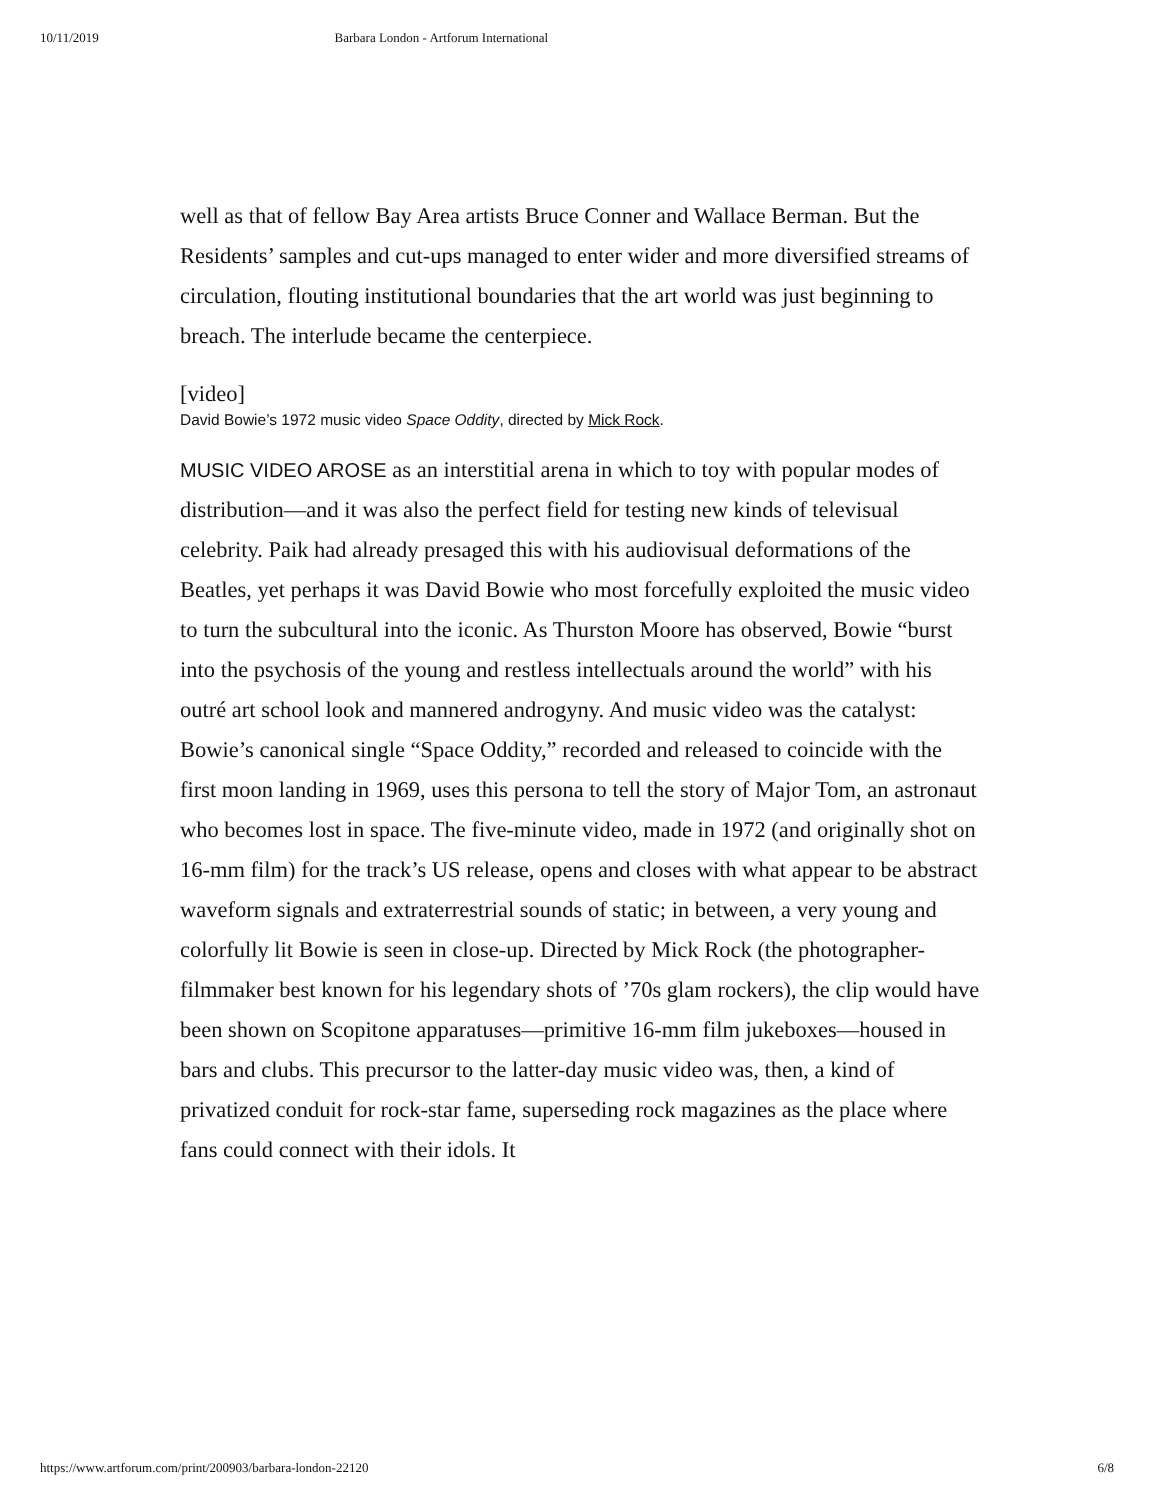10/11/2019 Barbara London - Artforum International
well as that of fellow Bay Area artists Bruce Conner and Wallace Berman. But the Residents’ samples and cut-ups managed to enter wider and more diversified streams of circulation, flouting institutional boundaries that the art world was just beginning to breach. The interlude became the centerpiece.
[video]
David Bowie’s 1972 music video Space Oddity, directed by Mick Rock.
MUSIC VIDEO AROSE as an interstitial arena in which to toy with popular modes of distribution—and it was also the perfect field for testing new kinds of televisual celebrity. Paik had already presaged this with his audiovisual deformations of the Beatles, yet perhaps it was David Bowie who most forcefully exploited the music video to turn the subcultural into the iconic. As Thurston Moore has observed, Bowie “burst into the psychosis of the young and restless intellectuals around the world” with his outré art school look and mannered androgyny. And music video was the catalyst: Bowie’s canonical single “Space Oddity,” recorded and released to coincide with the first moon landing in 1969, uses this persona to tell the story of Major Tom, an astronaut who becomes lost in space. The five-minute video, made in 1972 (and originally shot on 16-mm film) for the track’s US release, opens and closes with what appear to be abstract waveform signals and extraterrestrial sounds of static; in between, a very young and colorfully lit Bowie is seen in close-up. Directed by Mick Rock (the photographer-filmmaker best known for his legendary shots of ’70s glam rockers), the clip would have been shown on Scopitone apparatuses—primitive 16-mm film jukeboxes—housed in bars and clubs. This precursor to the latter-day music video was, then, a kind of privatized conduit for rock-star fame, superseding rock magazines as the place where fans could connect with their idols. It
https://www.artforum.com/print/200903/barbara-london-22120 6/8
# # # # # # #
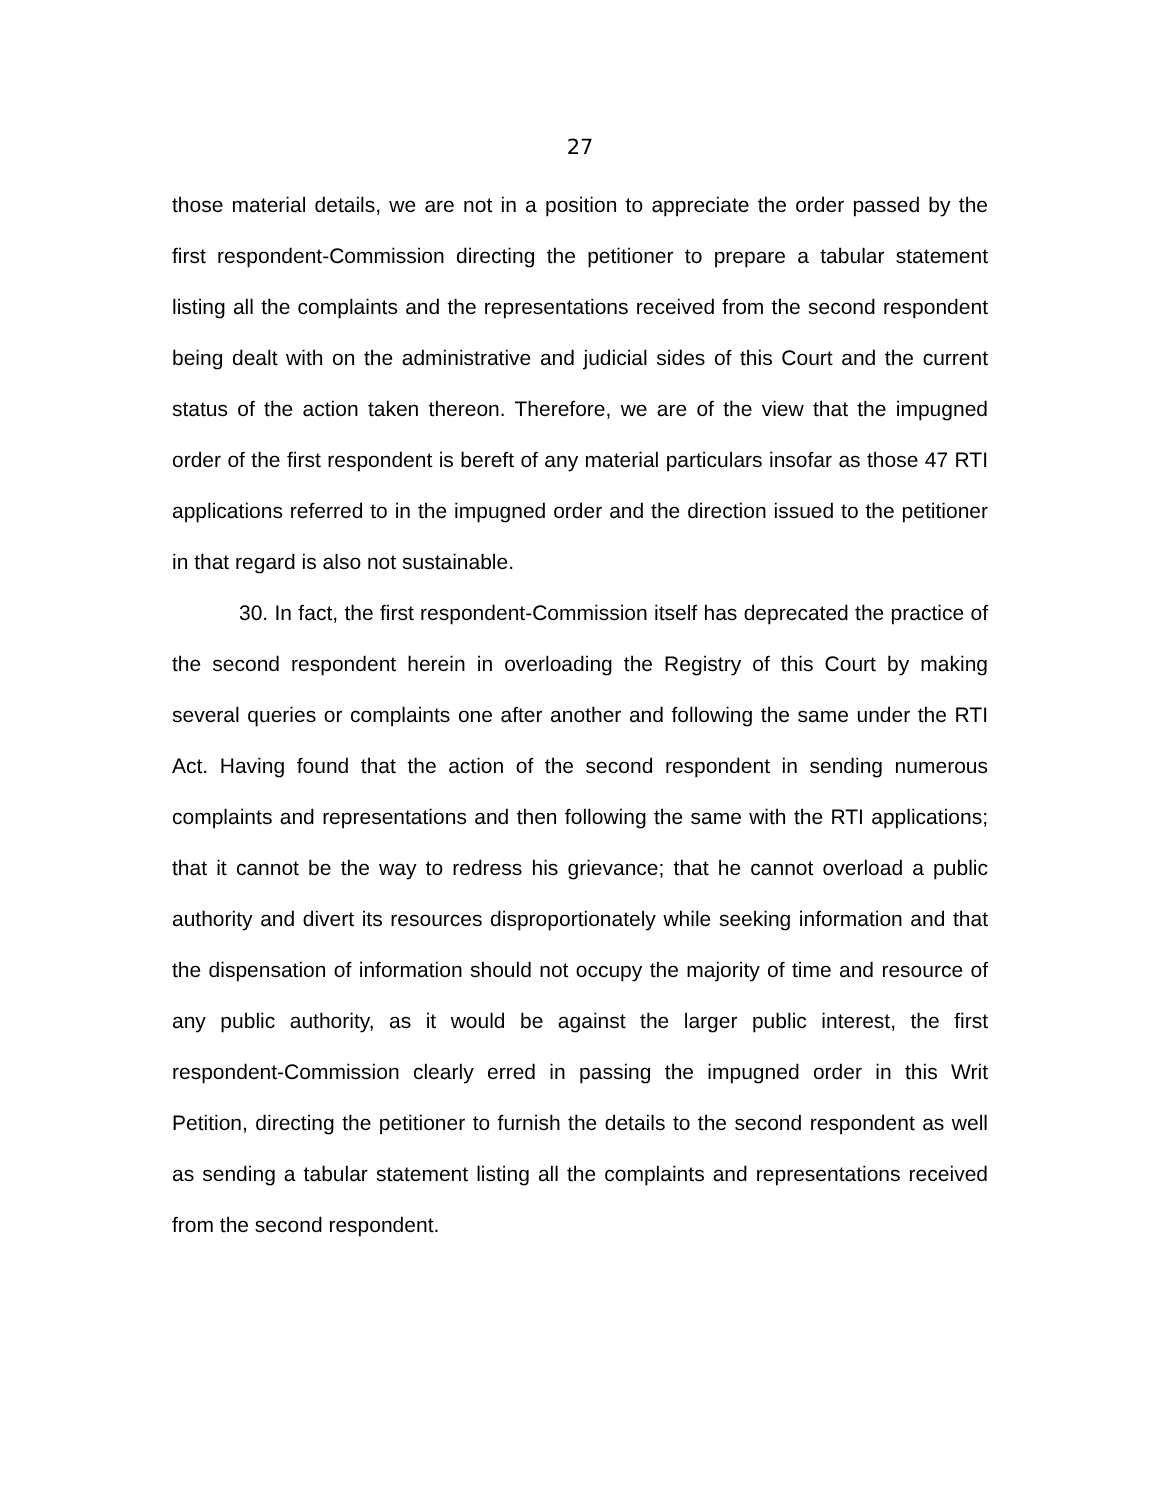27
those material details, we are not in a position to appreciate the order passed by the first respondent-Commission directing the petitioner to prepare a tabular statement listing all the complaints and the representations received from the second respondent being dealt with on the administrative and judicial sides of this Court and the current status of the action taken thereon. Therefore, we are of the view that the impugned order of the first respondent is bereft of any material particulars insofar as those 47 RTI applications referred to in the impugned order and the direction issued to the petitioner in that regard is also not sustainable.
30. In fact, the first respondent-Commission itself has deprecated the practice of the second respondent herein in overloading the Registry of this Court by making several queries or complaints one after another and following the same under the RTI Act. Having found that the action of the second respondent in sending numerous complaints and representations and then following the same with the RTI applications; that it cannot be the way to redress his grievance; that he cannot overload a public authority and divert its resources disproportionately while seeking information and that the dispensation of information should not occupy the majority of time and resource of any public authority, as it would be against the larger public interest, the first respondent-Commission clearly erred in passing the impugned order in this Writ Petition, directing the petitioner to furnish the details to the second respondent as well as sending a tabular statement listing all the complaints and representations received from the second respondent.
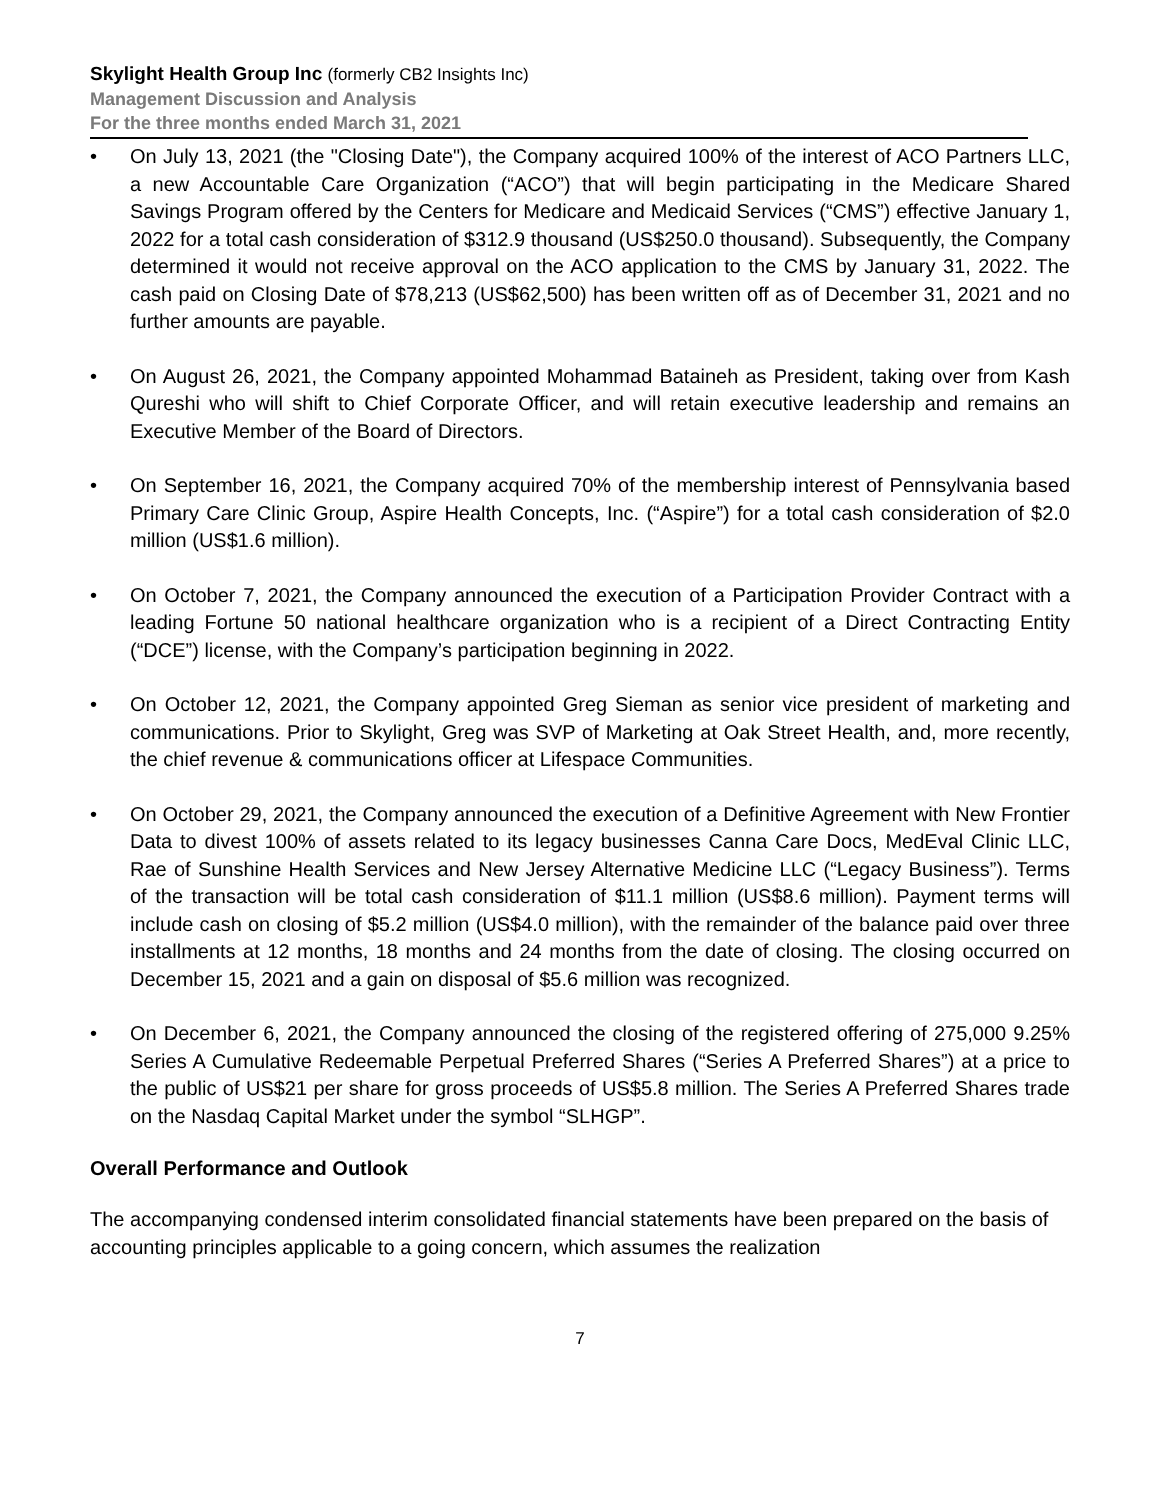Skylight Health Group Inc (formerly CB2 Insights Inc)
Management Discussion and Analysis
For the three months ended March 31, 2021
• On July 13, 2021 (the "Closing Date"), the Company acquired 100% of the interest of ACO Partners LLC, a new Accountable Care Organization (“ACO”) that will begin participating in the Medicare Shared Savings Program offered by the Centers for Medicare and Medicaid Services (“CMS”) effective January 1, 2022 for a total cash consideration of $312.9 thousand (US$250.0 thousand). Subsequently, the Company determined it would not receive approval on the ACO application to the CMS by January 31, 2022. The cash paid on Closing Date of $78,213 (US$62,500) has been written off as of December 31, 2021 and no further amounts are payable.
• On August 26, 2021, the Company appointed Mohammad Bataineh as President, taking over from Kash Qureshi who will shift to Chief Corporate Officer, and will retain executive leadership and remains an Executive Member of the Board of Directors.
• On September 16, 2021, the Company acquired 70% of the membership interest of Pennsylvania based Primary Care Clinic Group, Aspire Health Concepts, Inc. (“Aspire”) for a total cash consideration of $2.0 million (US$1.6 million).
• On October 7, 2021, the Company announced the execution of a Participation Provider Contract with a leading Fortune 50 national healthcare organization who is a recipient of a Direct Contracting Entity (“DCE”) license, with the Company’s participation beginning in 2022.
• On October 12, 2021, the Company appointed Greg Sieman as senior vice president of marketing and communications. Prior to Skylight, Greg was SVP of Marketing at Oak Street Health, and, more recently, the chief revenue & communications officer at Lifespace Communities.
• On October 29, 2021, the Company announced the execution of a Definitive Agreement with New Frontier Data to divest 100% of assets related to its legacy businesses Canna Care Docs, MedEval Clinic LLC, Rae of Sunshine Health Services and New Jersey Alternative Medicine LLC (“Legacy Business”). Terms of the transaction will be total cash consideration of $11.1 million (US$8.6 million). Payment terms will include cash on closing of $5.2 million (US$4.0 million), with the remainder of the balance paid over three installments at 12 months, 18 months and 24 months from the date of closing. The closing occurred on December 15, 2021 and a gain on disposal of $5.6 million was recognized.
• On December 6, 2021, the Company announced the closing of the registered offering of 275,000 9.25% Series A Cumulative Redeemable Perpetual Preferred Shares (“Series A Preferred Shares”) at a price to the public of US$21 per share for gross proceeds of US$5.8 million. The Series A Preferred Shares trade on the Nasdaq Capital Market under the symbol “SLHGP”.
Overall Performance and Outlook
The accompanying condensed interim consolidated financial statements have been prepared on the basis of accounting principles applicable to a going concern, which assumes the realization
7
# # # # # # #
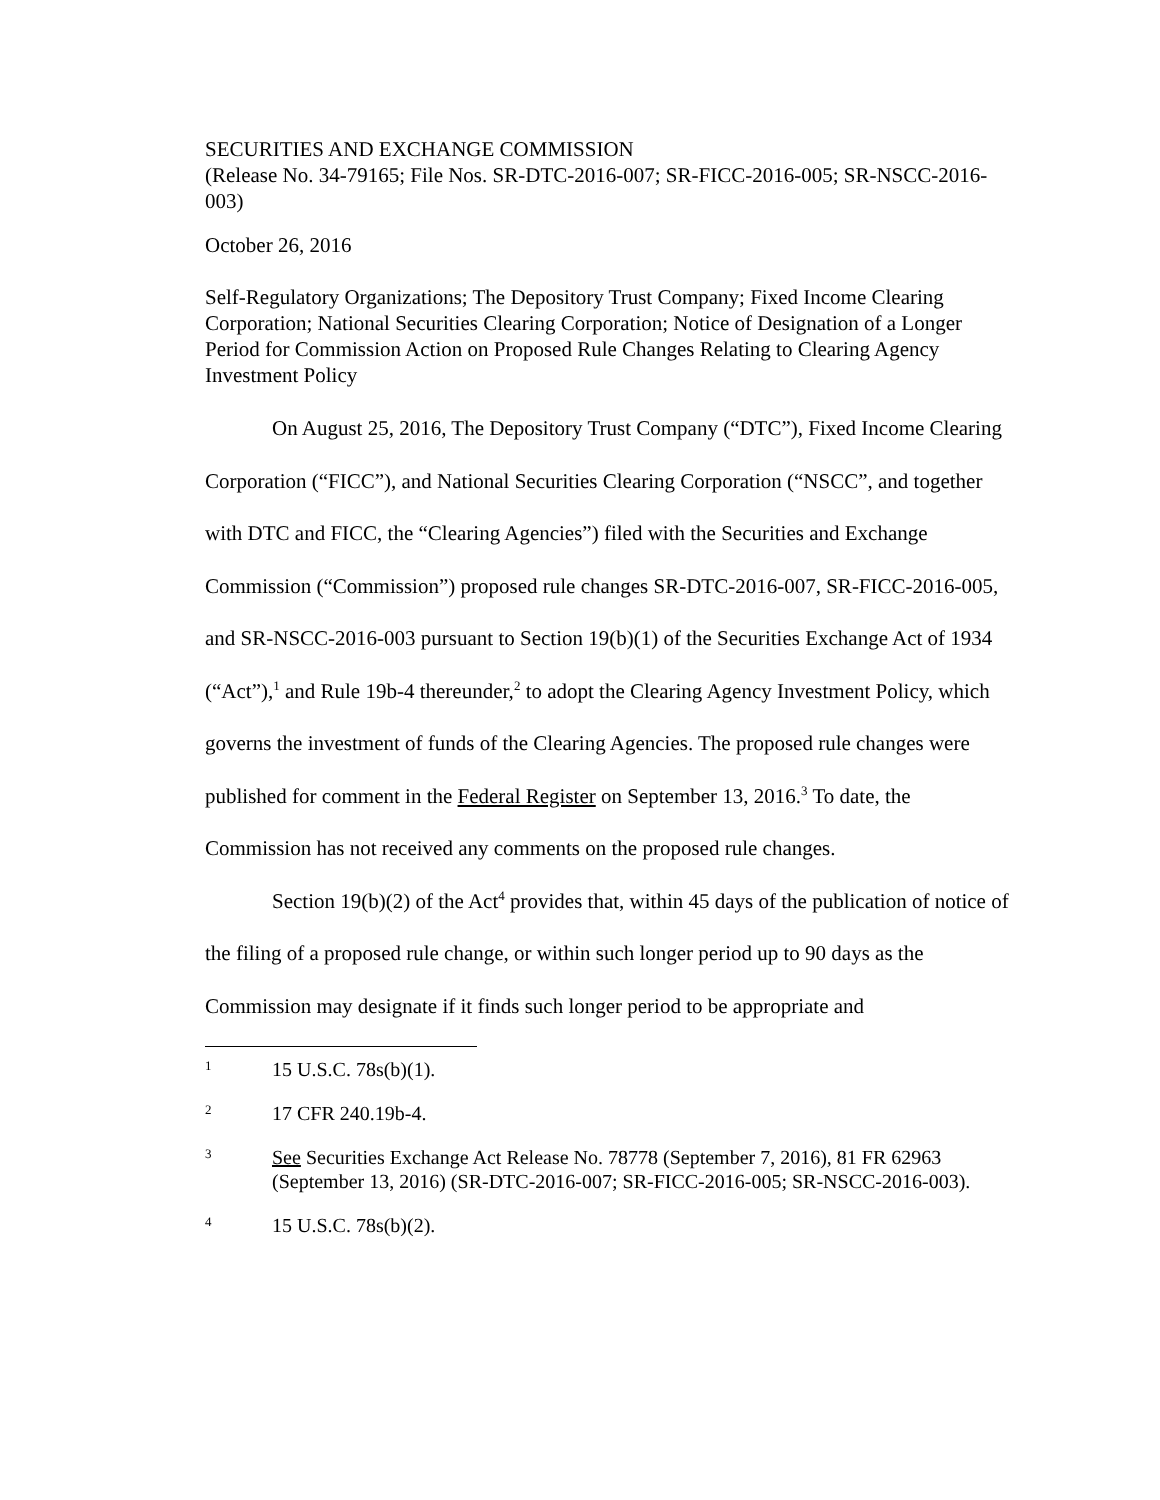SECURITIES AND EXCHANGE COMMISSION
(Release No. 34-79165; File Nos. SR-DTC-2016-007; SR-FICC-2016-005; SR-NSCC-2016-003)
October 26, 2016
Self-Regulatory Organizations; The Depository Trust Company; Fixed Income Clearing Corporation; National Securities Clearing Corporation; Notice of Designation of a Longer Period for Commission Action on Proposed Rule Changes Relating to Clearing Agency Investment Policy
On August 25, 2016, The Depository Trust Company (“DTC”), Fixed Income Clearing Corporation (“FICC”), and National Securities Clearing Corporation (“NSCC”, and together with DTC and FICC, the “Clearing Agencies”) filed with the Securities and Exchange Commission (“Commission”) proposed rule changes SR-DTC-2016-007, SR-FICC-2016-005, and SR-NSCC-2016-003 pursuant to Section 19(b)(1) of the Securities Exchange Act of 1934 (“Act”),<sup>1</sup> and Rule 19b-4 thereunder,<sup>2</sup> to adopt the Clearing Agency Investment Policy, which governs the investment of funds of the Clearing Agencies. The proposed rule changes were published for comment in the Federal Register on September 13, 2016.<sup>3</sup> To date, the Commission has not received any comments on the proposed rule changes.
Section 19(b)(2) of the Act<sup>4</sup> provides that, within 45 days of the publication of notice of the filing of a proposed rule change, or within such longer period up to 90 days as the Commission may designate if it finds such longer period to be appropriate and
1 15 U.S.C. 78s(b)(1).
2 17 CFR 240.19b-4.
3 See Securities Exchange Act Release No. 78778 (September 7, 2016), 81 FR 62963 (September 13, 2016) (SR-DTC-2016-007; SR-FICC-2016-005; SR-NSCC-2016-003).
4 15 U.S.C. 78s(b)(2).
# # # # # # #
> Goal of the exercise: In the listing above, locate the line with "1 15 U.S.C. 78s(b)(1)." and the line with "4 15 U.S.C. 78s(b)(2).", then extract exactly those lines and every line between them, and nothing more.

> Expected answer:
1 15 U.S.C. 78s(b)(1).
2 17 CFR 240.19b-4.
3 See Securities Exchange Act Release No. 78778 (September 7, 2016), 81 FR 62963 (September 13, 2016) (SR-DTC-2016-007; SR-FICC-2016-005; SR-NSCC-2016-003).
4 15 U.S.C. 78s(b)(2).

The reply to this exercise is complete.